According to the daily update, 134 residents have been tested and all of the 43 results that have been returned have all been negative.

While Richmond and Anson are still in the clear, more cases are popping up in surrounding counties.

According to the Chesterfield County Sheriff’s Office, the neighboring South Carolina county has two new cases, bringing the total to three.

The sheriff’s office there also announced a curfew from 10 p.m. to 6 a.m. each day in all unincorporated areas starting Wednesday and lasting until further notice.

“The curfew does not apply to travel to/from work, medical providers, pharmacies, or similar locations, nor is the curfew an order that any businesses, industry, etc. close during the curfew hours,” the post reads.

Like other municipalities, including in Richmond County, Chesterfield is closing its offices to the public.

Marlboro County is also reporting one confirmed case of COVID-19.

The Palmetto State has also had a total of seven deaths related to the coronavirus, according to the S.C. Department of Health and Environmental Control.

Health officials there say both victims were elderly. The one from Florence County reportedly had underlying health conditions, while the other, from Horry County, did not.

Meanwhile, the N.C. Department of Health and Human Services reported on Wednesday that there were two deaths due to COVID-19 complications in the Tar Heel State.

“A person from Cabarrus County died on March 24 from complications associated with the virus,” reads a press release. “The patient was in their late seventies and had several underlying medical conditions. 

“A second person in their sixties, from Virginia who was traveling through North Carolina also died from COVID-19 complications.”

Mecklenburg County leads the state with 142 cases — more than Wake and Durham counties combined — of the state’s total of 502.

The rapid rise prompted county officials to issue a shelter-in-place order on Tuesday. The order goes into effect Thursday and lasts until April 16.

During Wednesday’s press briefing, Gov. Roy Cooper was reluctant to come right out and say there were plans to institute a statewide shelter-in-place order.

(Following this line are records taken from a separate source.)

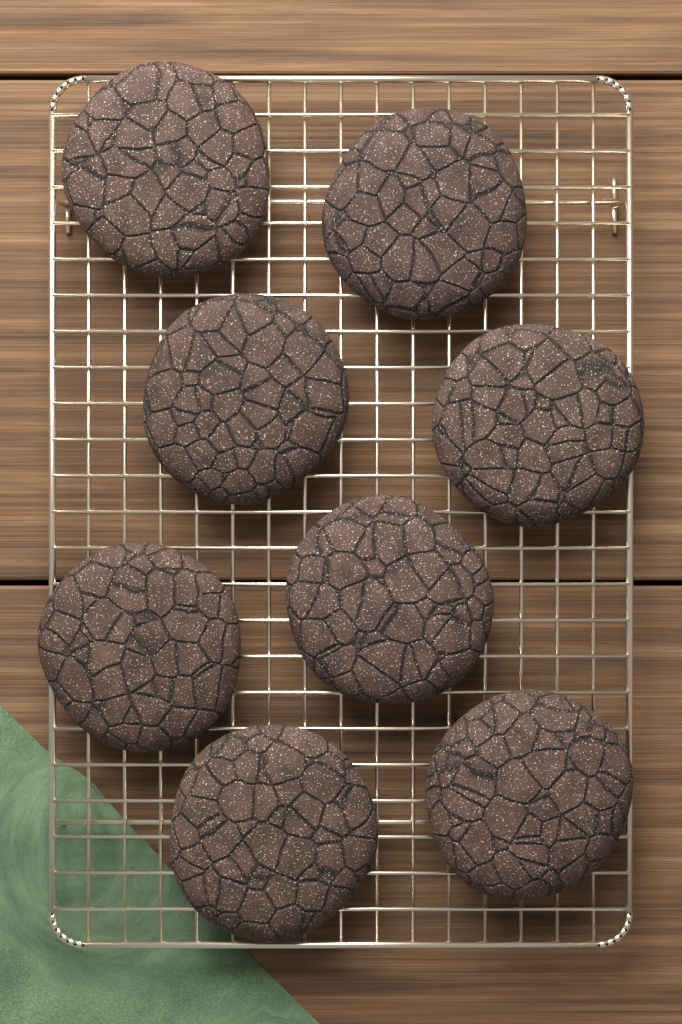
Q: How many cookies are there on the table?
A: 8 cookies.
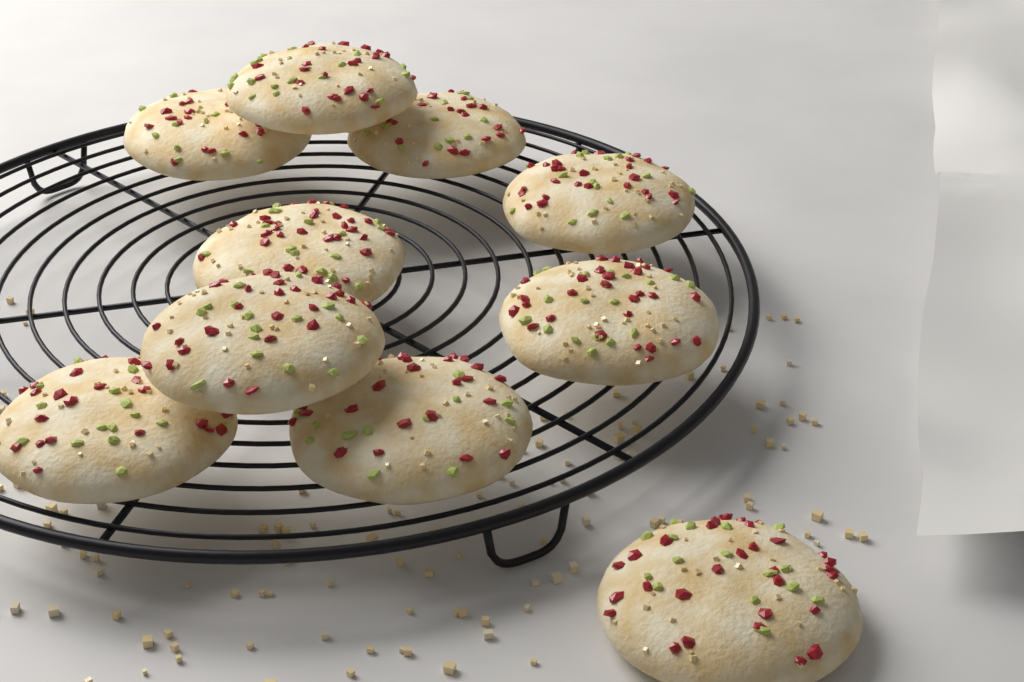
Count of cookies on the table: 10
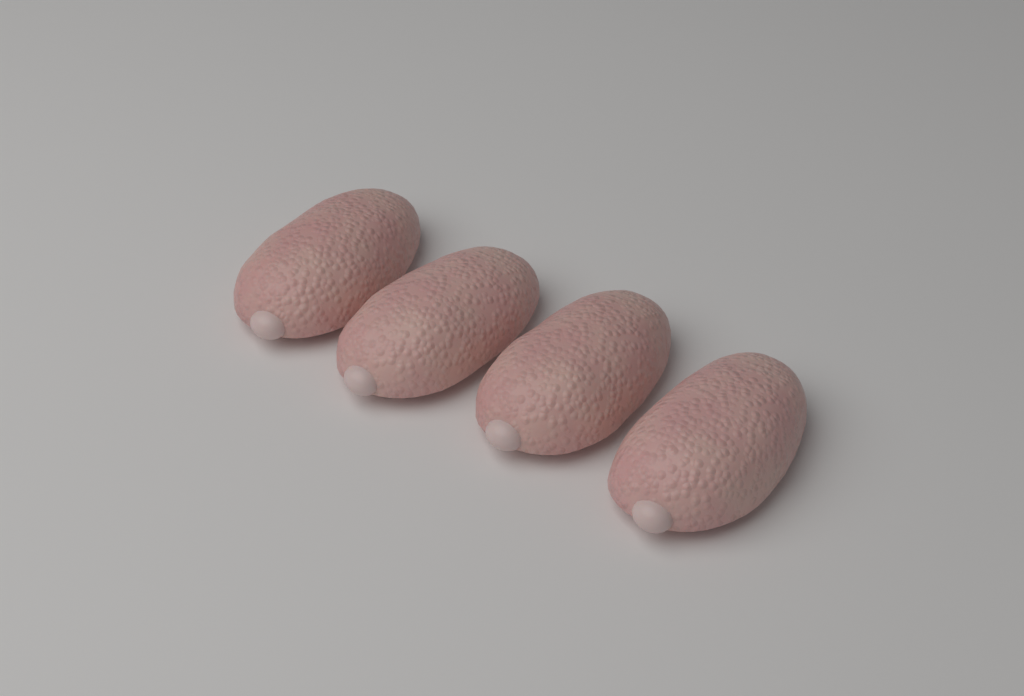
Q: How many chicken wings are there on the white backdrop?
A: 4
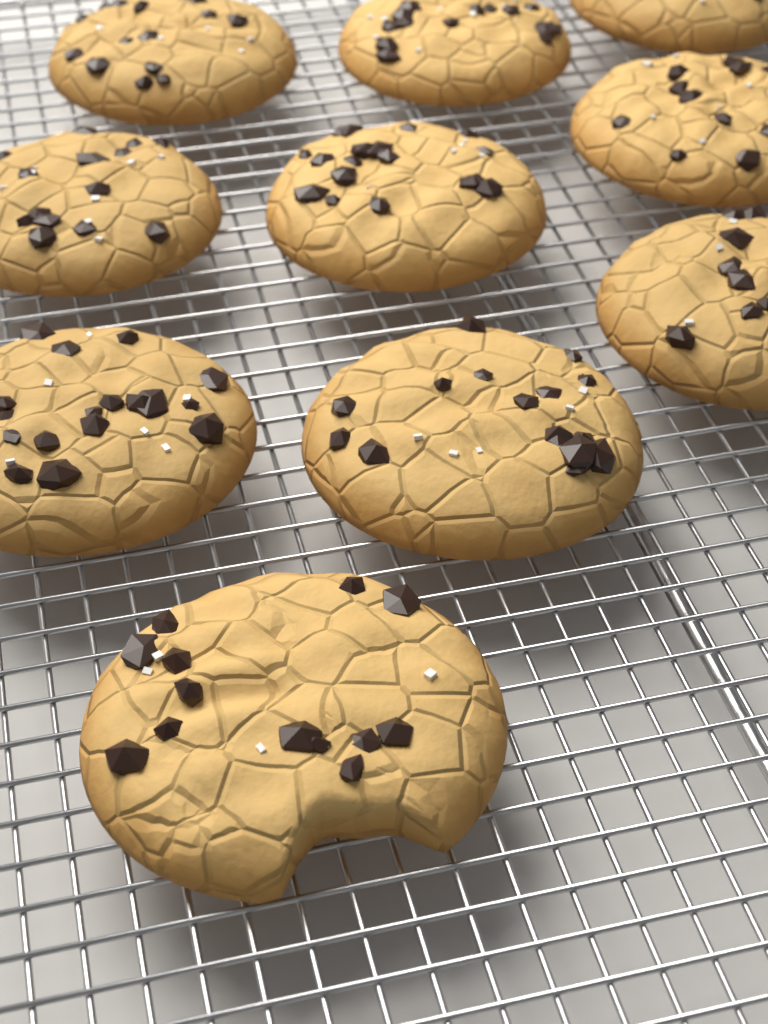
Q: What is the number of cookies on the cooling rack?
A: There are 10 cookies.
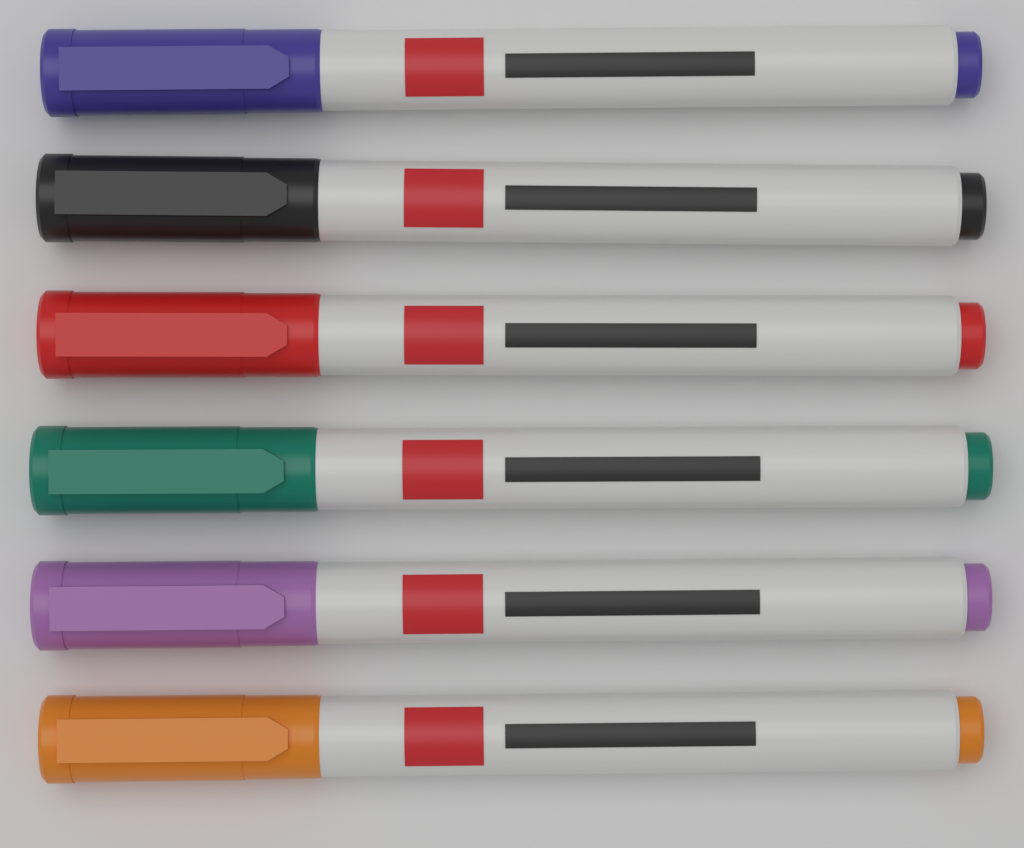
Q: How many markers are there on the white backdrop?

“We want people to stay home,” Cooper said. “Local communities are doing what they think is right, and I understand that.”

However, the governor cryptically added, “We will be issuing additional orders soon.”

Richmond County Health and Human Services Director Dr. Tommy Jarrell said he is not aware of any discussion regarding a curfew or shelter in place order locally.

Ellerbe Mayor Fred Cloninger said that the town’s monthly meeting has been rescheduled for April 20.

“We will evaluate the situation and decide whether that date will be viable,” he added.

Hamlet, however, is going ahead with a budget planning meeting at the Hamlet Library on March 31.